At Ivan Do we wanted to go back to the Black Lake so we could return to our accommodation but we came across a ranger by the car parking who collects a daily fee to enter the Durmitor NP. The fee is €3/person/day and we were lucky not to find anyone so far as we had been going through forest trails and did not cross any road.


It felt like a waste of money paying for the fee at the end of the day when we only had about 1km left so we decided to go around via Žabljak instead. However, Jorge found a more direct route through the forest, or so he thought. It ended up being a hit and miss through the trees with a massive ascent at the end. It did save us €3 each but it was harder than any other stretch of the day!
I was desperate to stretch my legs, a hot drink and biscuits.

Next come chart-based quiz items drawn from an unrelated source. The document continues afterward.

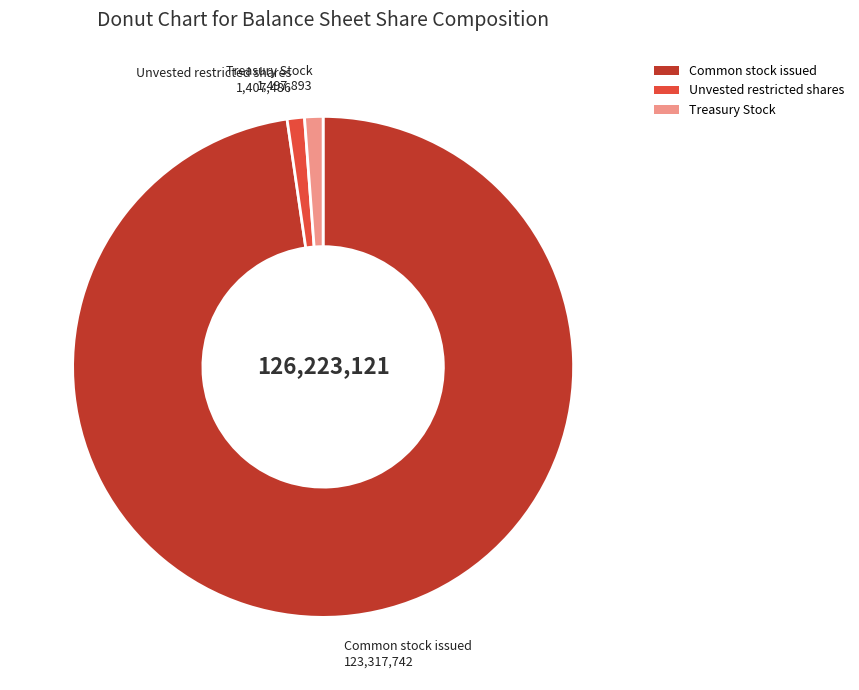

Is there any slice that represents more than half of the pie?

Yes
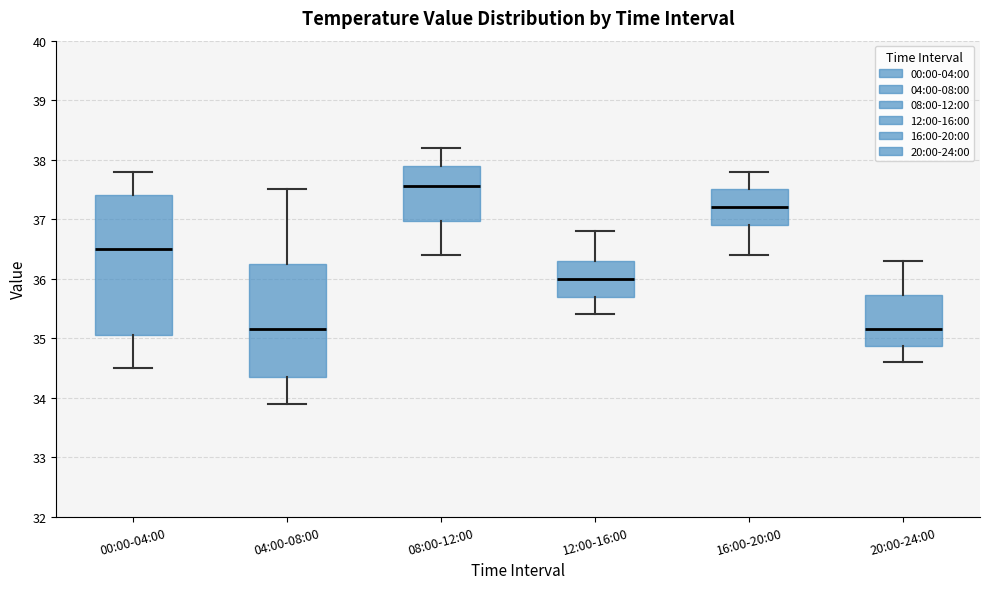

Comparing the boxes themselves (not the whiskers), which one is the tallest?

00:00-04:00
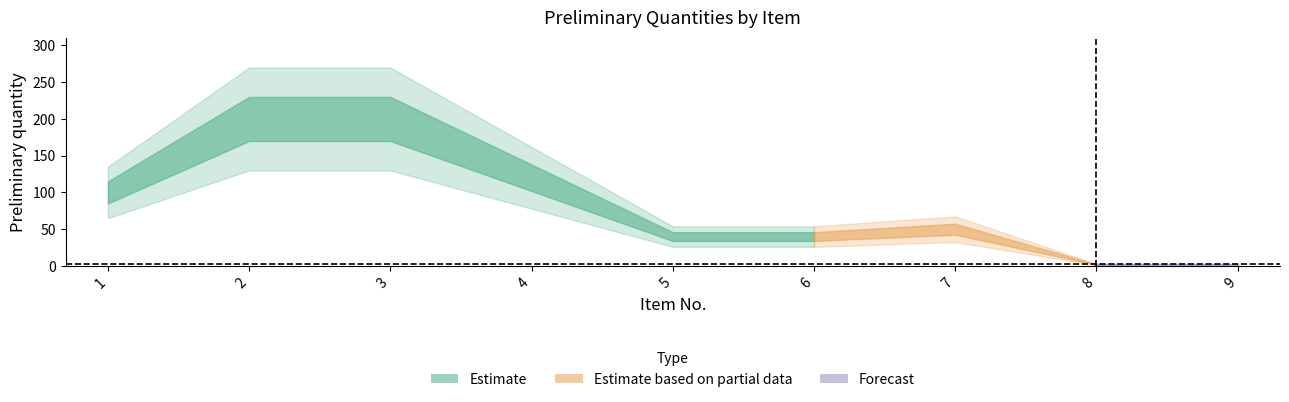

What is the ratio of the value at 4 to the value at 6?

3.0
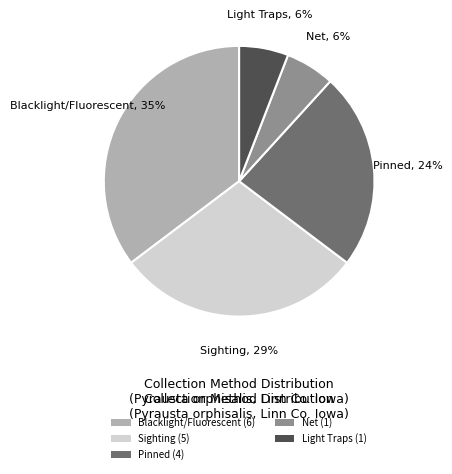

Is it true that Blacklight/Fluorescent (6) is 49% of the pie?

False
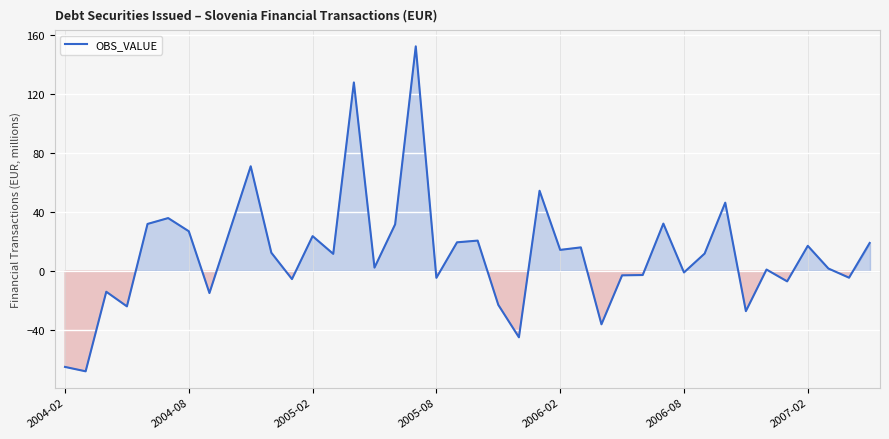

What is the maximum value shown in the chart?

152.5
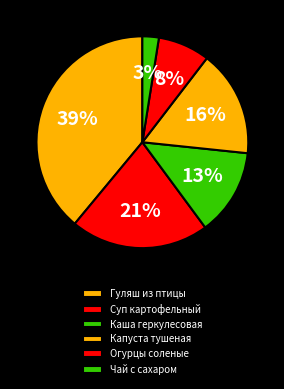

Is it true that Чай с сахаром is 1% of the pie?

False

The trek allowed us to see how similar and different mountain lakes can be. The three lakes are similar as in they are all a body of water surrounded by conifer forest and at the base of peaks. However, there is no doubt that the Black Lake is the most beautiful and magnificent of the three. 
Dinner was at TripAdvisor's best rated Žabljak restaurant: Soa Hotel. It was posh, the service was great, the food was good but the desserts were disappointing. The tiramisu had too much cream and not enough biscuits and coffee. Although the apple strudel had custard, it also had frozen fruit & ice-cream making for a very cold dessert and no pastry at all.
For 2 starters + 3 mains + 2 desserts + 2 cocktails + 1 beer + water we paid €81. The most expensive meal so far.


Chicken crepes

Veal "Gala"

Chicken in courgette

Three mushrooms risotto

Apple strudel

Tiramisu








1 comment:

  1. LINDAS fotos dos lagos, alguns espelhos quase perfeitos.
    Aquela pata é de um lobo, e grande! Ainda bem que não o encontraram…, mas ele viu-os de certeza! Os ursos deixam mais marca nos troncos das árvores (coçar e afiar as unhas).
    E que tal andar de duas rodas por aquelas raízes abaixo, com chuva?????